I will admit that $1,354 was a bit of an ouch; today, that's in the ball park of £700.   I'll get about £200 back from my travel insurance.  I had £2 million medical cover, but we already know that dentistry is not a high priority in Britain, right? The pain tablets and the antibiotics were another $40.  I did remark to the receptionist when I turned over my credit card that I considered it money well spent.  Looking back now at those numbers, they are a bit staggering, but I've never been any good at negotiating at the best of times and given I could afford international travel I didn't think I had a very strong hand.  Besides which, I was grateful.  He didn't have to see me; he worked me in between his other appointments, not that his office was very busy.  Bill was astonished at the difference between the occasional patient and the full waiting rooms found in Britain.    

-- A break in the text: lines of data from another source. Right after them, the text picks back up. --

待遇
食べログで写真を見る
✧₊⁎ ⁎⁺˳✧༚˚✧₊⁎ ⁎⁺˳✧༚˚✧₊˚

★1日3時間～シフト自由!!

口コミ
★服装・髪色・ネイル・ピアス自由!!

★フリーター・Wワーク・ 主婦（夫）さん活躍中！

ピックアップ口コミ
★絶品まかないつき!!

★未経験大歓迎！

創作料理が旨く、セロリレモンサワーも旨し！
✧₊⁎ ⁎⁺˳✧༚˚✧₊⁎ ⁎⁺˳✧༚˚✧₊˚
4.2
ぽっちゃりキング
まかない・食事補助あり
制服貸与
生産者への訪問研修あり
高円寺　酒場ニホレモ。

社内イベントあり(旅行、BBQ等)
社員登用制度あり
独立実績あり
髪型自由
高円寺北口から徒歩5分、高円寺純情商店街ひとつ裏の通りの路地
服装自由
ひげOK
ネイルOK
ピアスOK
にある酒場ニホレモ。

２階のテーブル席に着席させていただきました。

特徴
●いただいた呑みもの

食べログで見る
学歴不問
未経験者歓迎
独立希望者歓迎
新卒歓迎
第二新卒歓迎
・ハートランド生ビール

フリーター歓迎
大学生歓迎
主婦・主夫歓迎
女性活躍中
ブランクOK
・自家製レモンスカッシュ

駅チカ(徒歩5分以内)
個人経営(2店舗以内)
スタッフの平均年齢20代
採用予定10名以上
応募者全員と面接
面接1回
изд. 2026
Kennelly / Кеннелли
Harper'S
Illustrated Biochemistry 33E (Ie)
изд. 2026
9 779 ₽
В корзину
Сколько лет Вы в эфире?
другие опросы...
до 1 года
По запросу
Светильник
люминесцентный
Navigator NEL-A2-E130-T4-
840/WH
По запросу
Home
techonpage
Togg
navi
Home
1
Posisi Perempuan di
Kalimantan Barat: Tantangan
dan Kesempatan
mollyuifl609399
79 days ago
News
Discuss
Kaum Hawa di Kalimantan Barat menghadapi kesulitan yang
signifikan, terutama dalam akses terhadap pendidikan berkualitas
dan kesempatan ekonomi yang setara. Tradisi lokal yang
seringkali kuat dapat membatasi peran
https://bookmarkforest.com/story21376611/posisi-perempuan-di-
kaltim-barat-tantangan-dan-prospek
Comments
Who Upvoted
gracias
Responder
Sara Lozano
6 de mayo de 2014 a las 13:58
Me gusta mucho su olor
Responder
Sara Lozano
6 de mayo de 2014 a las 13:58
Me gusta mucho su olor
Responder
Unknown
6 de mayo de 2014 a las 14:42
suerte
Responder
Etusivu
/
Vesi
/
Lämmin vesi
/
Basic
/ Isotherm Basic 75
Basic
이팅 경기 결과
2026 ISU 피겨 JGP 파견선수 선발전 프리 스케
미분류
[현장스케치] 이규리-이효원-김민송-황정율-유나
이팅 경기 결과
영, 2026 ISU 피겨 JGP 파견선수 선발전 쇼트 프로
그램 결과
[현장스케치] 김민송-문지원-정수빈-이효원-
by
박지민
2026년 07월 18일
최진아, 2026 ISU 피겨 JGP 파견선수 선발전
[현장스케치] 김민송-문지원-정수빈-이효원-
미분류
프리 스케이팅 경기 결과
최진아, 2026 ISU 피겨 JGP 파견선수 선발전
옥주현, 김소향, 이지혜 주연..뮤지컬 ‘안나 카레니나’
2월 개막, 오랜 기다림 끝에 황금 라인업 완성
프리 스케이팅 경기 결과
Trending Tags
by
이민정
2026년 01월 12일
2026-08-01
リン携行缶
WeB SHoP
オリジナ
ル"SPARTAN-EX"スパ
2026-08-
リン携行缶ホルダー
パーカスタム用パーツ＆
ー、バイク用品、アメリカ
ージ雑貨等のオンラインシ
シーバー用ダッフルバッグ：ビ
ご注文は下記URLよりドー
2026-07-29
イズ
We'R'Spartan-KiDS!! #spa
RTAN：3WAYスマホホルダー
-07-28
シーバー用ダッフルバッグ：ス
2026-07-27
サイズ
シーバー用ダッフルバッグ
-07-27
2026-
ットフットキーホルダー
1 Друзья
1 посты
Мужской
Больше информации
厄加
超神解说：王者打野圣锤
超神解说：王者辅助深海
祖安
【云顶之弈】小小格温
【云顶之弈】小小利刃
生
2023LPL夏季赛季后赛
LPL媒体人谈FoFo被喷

One of the thoughts I had whilst having my (painless) root canal was that I'd always heard about women getting crushes on their OB-GYN physicians.  I was thinking I could just about develop a crush on 'Jaw Breaker'.  But don't tell him I said that if you see him, OK?

1 comment:

Anonymous said...

Ha, an old girlfriend who is married to a physician told me that patients often developed crushes on the doctors/dentists who relieve them of their maladies. Interesting to read this bit of a comparison between British dental care and American. I know in our household, I have dental insurance, but my husband does not...and he is currently suffering, waiting for a cap to be applied.